Convert all the entries below into a JSON list of strings, one string per line. Leave out blank lines and the pictures.

[[ PROVIDED DATA, beginning ]]

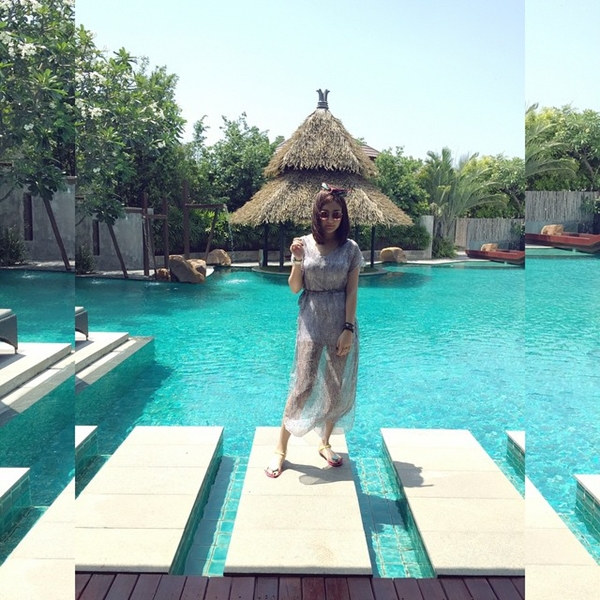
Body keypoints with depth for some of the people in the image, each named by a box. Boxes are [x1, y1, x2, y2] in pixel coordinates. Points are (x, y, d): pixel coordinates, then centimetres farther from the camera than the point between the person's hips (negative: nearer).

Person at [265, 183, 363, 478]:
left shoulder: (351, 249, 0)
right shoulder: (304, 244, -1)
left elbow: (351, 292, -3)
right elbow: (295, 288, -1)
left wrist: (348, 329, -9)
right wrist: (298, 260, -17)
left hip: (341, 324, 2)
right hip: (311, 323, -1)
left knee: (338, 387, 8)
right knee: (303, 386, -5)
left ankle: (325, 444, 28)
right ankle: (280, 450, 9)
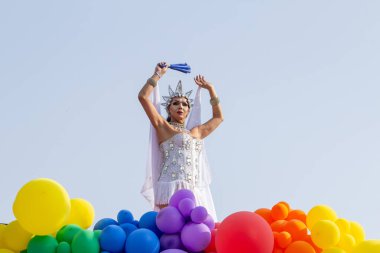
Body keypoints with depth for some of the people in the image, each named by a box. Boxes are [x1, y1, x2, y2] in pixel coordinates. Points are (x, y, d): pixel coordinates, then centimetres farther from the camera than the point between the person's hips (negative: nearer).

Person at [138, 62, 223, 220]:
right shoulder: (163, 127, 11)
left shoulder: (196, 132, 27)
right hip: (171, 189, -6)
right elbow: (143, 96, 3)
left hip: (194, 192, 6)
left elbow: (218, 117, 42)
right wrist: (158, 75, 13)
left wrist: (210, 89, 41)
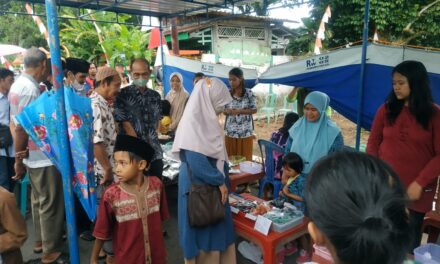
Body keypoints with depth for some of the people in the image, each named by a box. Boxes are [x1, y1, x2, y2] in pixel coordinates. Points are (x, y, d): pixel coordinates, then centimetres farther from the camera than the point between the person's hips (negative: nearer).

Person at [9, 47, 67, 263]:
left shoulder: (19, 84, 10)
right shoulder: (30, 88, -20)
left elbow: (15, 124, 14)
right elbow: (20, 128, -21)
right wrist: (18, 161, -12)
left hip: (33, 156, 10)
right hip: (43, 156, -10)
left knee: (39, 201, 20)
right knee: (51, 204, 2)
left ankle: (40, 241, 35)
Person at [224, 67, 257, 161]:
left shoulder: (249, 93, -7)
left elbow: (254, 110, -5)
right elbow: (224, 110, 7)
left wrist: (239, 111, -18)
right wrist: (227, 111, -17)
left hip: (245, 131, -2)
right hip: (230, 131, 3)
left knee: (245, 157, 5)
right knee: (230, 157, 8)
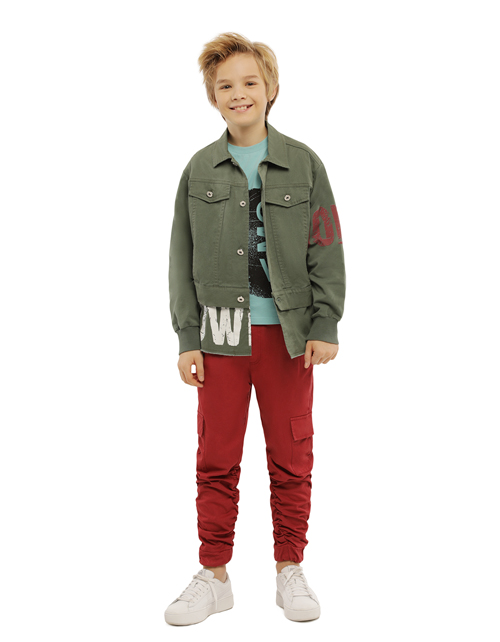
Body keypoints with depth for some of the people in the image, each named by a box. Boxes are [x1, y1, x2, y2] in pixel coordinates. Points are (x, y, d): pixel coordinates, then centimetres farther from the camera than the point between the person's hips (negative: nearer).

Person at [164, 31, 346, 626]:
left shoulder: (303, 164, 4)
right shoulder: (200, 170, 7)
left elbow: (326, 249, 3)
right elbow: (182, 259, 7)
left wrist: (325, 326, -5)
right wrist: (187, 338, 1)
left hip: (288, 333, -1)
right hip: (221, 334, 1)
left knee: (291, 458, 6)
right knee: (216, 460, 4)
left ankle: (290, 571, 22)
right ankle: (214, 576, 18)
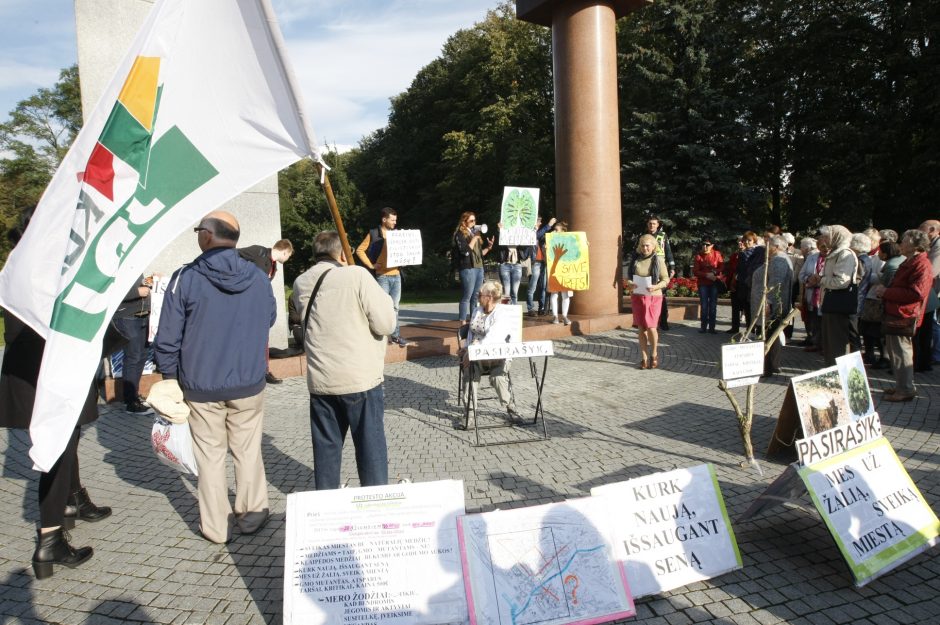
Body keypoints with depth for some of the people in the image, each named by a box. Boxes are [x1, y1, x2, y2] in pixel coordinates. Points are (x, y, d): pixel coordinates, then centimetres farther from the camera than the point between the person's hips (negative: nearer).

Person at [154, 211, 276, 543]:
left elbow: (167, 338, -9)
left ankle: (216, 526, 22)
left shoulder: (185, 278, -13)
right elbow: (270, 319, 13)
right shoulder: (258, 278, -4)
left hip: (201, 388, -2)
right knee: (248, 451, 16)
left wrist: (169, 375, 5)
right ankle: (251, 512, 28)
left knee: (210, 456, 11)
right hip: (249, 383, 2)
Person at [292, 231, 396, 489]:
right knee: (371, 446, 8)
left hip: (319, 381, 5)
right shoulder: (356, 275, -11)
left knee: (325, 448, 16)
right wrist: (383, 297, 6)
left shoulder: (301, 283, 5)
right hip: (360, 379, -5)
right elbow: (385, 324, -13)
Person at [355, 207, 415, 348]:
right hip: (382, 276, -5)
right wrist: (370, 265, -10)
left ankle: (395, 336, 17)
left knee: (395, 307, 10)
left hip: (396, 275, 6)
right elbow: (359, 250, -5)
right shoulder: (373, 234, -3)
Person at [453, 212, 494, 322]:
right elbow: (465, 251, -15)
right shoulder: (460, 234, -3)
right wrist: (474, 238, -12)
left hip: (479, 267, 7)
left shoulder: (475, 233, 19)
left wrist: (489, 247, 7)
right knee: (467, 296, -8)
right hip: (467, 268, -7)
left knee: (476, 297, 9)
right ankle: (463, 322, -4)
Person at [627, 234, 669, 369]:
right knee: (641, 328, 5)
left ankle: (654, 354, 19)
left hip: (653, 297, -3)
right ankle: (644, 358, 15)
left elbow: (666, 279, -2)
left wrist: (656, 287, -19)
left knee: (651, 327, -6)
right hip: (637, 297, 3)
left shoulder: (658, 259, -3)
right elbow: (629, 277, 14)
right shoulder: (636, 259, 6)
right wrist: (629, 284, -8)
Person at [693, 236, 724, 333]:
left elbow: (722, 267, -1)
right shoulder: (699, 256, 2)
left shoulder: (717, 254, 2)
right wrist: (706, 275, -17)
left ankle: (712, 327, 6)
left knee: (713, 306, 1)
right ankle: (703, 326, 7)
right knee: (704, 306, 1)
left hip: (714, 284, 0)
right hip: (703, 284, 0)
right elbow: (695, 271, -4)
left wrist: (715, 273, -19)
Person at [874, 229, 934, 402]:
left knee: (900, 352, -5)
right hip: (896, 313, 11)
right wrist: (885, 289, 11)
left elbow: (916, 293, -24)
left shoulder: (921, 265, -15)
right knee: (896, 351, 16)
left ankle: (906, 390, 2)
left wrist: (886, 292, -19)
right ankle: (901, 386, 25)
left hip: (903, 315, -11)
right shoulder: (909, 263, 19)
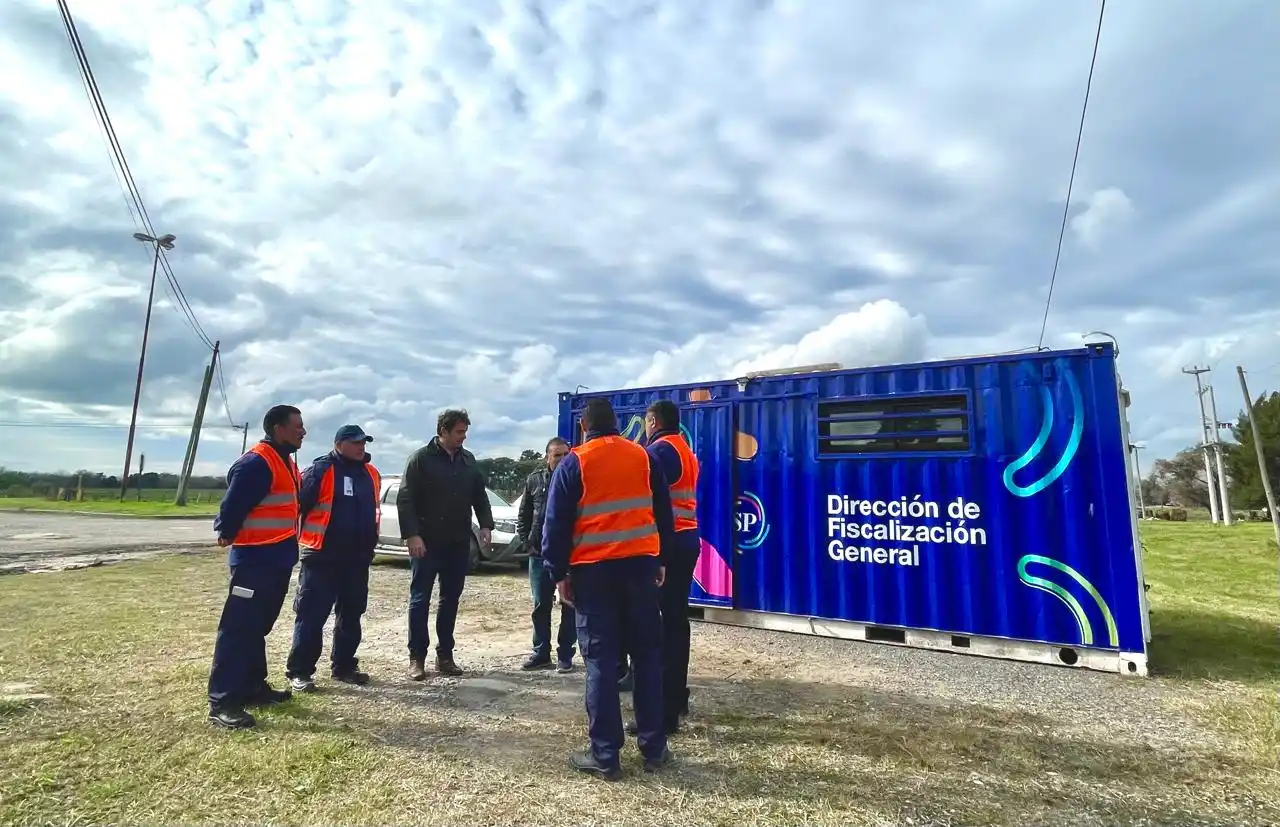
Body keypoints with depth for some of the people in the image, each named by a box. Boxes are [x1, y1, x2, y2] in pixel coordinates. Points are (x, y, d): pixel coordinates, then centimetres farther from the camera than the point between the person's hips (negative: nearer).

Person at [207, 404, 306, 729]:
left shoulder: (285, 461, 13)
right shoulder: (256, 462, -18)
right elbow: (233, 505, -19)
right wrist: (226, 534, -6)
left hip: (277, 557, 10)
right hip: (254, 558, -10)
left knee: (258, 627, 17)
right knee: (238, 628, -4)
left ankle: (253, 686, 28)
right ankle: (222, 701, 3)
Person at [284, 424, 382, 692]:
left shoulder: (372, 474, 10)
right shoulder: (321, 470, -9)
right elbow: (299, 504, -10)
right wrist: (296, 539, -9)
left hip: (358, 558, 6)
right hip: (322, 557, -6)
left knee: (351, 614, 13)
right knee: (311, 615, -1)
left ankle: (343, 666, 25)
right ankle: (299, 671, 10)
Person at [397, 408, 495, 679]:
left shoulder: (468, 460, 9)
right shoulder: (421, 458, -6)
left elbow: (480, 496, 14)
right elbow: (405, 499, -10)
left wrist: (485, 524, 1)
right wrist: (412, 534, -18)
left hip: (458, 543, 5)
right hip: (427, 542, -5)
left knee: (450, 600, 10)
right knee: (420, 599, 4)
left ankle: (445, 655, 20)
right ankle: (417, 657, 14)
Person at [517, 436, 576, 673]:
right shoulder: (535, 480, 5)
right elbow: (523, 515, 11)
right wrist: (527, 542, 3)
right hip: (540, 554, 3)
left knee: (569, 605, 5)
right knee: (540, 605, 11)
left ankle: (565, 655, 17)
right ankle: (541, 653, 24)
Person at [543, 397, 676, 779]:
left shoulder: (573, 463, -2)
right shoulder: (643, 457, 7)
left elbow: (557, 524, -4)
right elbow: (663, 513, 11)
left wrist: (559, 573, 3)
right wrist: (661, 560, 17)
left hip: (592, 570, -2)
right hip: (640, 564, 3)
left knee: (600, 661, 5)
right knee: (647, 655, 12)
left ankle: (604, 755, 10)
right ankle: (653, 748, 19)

[[ PROVIDED DATA, end ]]

**RESPONSE TO THIS EXERCISE**
[
  "Body keypoints with depth for some of the people in the image, each named by a box. Boxes are [x1, y1, x2, y2] in pixel coordinates. Points are (x, y, d): pixel coordinates, then centimetres farther from the camera than the point between the person's hips (negative: nearer).",
  "Person at [265, 183, 363, 478]:",
  "left shoulder: (351, 249, 0)",
  "right shoulder: (304, 244, -1)",
  "left elbow: (351, 292, -3)",
  "right elbow: (295, 288, -1)",
  "left wrist: (348, 329, -9)",
  "right wrist: (298, 260, -17)",
  "left hip: (341, 324, 2)",
  "right hip: (311, 323, -1)",
  "left knee: (338, 387, 8)",
  "right knee: (303, 386, -5)",
  "left ankle: (325, 444, 28)",
  "right ankle: (280, 450, 9)",
  "Body keypoints with depth for some of the people in the image, each named by a box. Boxes are [x1, y1, x2, y2] in pixel coordinates. Points are (x, y, d): pixel coordinates, then centimetres farther from the camera than the point between the person's hips (negative: nearer).",
  "Person at [138, 62, 223, 220]:",
  "right shoulder: (163, 127, 11)",
  "left shoulder: (196, 132, 27)",
  "right hip: (171, 189, -6)",
  "right elbow: (143, 96, 3)",
  "left hip: (194, 192, 6)",
  "left elbow: (218, 117, 42)",
  "right wrist: (158, 75, 13)",
  "left wrist: (210, 89, 41)",
  "Body keypoints with depth for some of the people in the image, each named by a box. Boxes are [x1, y1, x2, y2] in pixel coordinates. Points are (x, y, d): pixel coordinates, then centimetres farther from the camera than the point between the person's hips (negative: nearer).",
  "Person at [9, 47, 67, 263]:",
  "left shoulder: (19, 84, 10)",
  "right shoulder: (30, 88, -20)",
  "left elbow: (15, 124, 14)",
  "right elbow: (20, 128, -21)",
  "right wrist: (18, 161, -12)",
  "left hip: (33, 156, 10)",
  "right hip: (43, 156, -10)",
  "left knee: (39, 201, 20)",
  "right knee: (51, 204, 2)",
  "left ankle: (40, 241, 35)",
  "Person at [224, 67, 257, 161]:",
  "left shoulder: (249, 93, -7)",
  "left elbow: (254, 110, -5)",
  "right elbow: (224, 110, 7)",
  "left wrist: (239, 111, -18)",
  "right wrist: (227, 111, -17)",
  "left hip: (245, 131, -2)",
  "right hip: (230, 131, 3)",
  "left knee: (245, 157, 5)",
  "right knee: (230, 157, 8)",
  "Body keypoints with depth for some of the people in the image, each named by a box. Boxes are [x1, y1, x2, y2] in pixel coordinates. Points are (x, y, d): pixel coordinates, then centimetres farther from the camera than the point between the person's hips (negative: nearer).",
  "Person at [164, 31, 346, 626]:",
  "left shoulder: (303, 164, 4)",
  "right shoulder: (200, 170, 7)",
  "left elbow: (326, 249, 3)",
  "right elbow: (182, 259, 7)",
  "left wrist: (325, 326, -5)",
  "right wrist: (187, 338, 1)",
  "left hip: (288, 333, -1)",
  "right hip: (221, 334, 1)",
  "left knee: (291, 458, 6)",
  "right knee: (216, 460, 4)",
  "left ankle: (290, 571, 22)",
  "right ankle: (214, 576, 18)",
  "Body keypoints with depth for some of the people in the image, each named by a box. Boxes are [x1, y1, x2, y2] in pixel coordinates. Points are (x, y, d): pixel coordinates, then centimetres farther from the camera than the point between the person's hips (negative: nearer).",
  "Person at [154, 211, 276, 543]:",
  "left elbow: (167, 338, -9)",
  "left ankle: (216, 526, 22)",
  "left shoulder: (185, 278, -13)",
  "right elbow: (270, 319, 13)",
  "right shoulder: (258, 278, -4)",
  "left hip: (201, 388, -2)",
  "right knee: (248, 451, 16)",
  "left wrist: (169, 375, 5)",
  "right ankle: (251, 512, 28)",
  "left knee: (210, 456, 11)",
  "right hip: (249, 383, 2)",
  "Person at [292, 231, 396, 489]:",
  "right knee: (371, 446, 8)",
  "left hip: (319, 381, 5)",
  "right shoulder: (356, 275, -11)",
  "left knee: (325, 448, 16)",
  "right wrist: (383, 297, 6)",
  "left shoulder: (301, 283, 5)",
  "right hip: (360, 379, -5)",
  "right elbow: (385, 324, -13)",
  "Person at [355, 207, 415, 348]:",
  "right hip: (382, 276, -5)",
  "right wrist: (370, 265, -10)",
  "left ankle: (395, 336, 17)",
  "left knee: (395, 307, 10)",
  "left hip: (396, 275, 6)",
  "right elbow: (359, 250, -5)",
  "right shoulder: (373, 234, -3)",
  "Person at [453, 212, 494, 322]:",
  "right elbow: (465, 251, -15)",
  "right shoulder: (460, 234, -3)",
  "right wrist: (474, 238, -12)",
  "left hip: (479, 267, 7)",
  "left shoulder: (475, 233, 19)",
  "left wrist: (489, 247, 7)",
  "right knee: (467, 296, -8)",
  "right hip: (467, 268, -7)",
  "left knee: (476, 297, 9)",
  "right ankle: (463, 322, -4)",
  "Person at [627, 234, 669, 369]:",
  "right knee: (641, 328, 5)",
  "left ankle: (654, 354, 19)",
  "left hip: (653, 297, -3)",
  "right ankle: (644, 358, 15)",
  "left elbow: (666, 279, -2)",
  "left wrist: (656, 287, -19)",
  "left knee: (651, 327, -6)",
  "right hip: (637, 297, 3)",
  "left shoulder: (658, 259, -3)",
  "right elbow: (629, 277, 14)",
  "right shoulder: (636, 259, 6)",
  "right wrist: (629, 284, -8)",
  "Person at [693, 236, 724, 333]:",
  "left elbow: (722, 267, -1)",
  "right shoulder: (699, 256, 2)",
  "left shoulder: (717, 254, 2)",
  "right wrist: (706, 275, -17)",
  "left ankle: (712, 327, 6)",
  "left knee: (713, 306, 1)",
  "right ankle: (703, 326, 7)",
  "right knee: (704, 306, 1)",
  "left hip: (714, 284, 0)",
  "right hip: (703, 284, 0)",
  "right elbow: (695, 271, -4)",
  "left wrist: (715, 273, -19)",
  "Person at [874, 229, 934, 402]:",
  "left knee: (900, 352, -5)",
  "right hip: (896, 313, 11)",
  "right wrist: (885, 289, 11)",
  "left elbow: (916, 293, -24)",
  "left shoulder: (921, 265, -15)",
  "right knee: (896, 351, 16)",
  "left ankle: (906, 390, 2)",
  "left wrist: (886, 292, -19)",
  "right ankle: (901, 386, 25)",
  "left hip: (903, 315, -11)",
  "right shoulder: (909, 263, 19)",
  "Body keypoints with depth for some of the people in the image, each named by a box. Boxes are [x1, y1, x2, y2] in pixel coordinates. Points are (x, y, d): pixel coordinates, then centimetres farther from the camera than the point between the person's hips (negative: nearer).",
  "Person at [207, 404, 306, 729]:",
  "left shoulder: (285, 461, 13)",
  "right shoulder: (256, 462, -18)",
  "right elbow: (233, 505, -19)",
  "right wrist: (226, 534, -6)",
  "left hip: (277, 557, 10)",
  "right hip: (254, 558, -10)",
  "left knee: (258, 627, 17)",
  "right knee: (238, 628, -4)",
  "left ankle: (253, 686, 28)",
  "right ankle: (222, 701, 3)",
  "Person at [284, 424, 382, 692]:",
  "left shoulder: (372, 474, 10)",
  "right shoulder: (321, 470, -9)",
  "right elbow: (299, 504, -10)",
  "right wrist: (296, 539, -9)",
  "left hip: (358, 558, 6)",
  "right hip: (322, 557, -6)",
  "left knee: (351, 614, 13)",
  "right knee: (311, 615, -1)",
  "left ankle: (343, 666, 25)",
  "right ankle: (299, 671, 10)",
  "Person at [397, 408, 495, 679]:",
  "left shoulder: (468, 460, 9)",
  "right shoulder: (421, 458, -6)",
  "left elbow: (480, 496, 14)",
  "right elbow: (405, 499, -10)",
  "left wrist: (485, 524, 1)",
  "right wrist: (412, 534, -18)",
  "left hip: (458, 543, 5)",
  "right hip: (427, 542, -5)",
  "left knee: (450, 600, 10)",
  "right knee: (420, 599, 4)",
  "left ankle: (445, 655, 20)",
  "right ankle: (417, 657, 14)",
  "Person at [517, 436, 576, 673]:",
  "right shoulder: (535, 480, 5)",
  "right elbow: (523, 515, 11)",
  "right wrist: (527, 542, 3)",
  "right hip: (540, 554, 3)",
  "left knee: (569, 605, 5)",
  "right knee: (540, 605, 11)",
  "left ankle: (565, 655, 17)",
  "right ankle: (541, 653, 24)",
  "Person at [543, 397, 676, 779]:",
  "left shoulder: (573, 463, -2)",
  "right shoulder: (643, 457, 7)",
  "left elbow: (557, 524, -4)",
  "right elbow: (663, 513, 11)",
  "left wrist: (559, 573, 3)",
  "right wrist: (661, 560, 17)",
  "left hip: (592, 570, -2)",
  "right hip: (640, 564, 3)",
  "left knee: (600, 661, 5)",
  "right knee: (647, 655, 12)",
  "left ankle: (604, 755, 10)",
  "right ankle: (653, 748, 19)"
]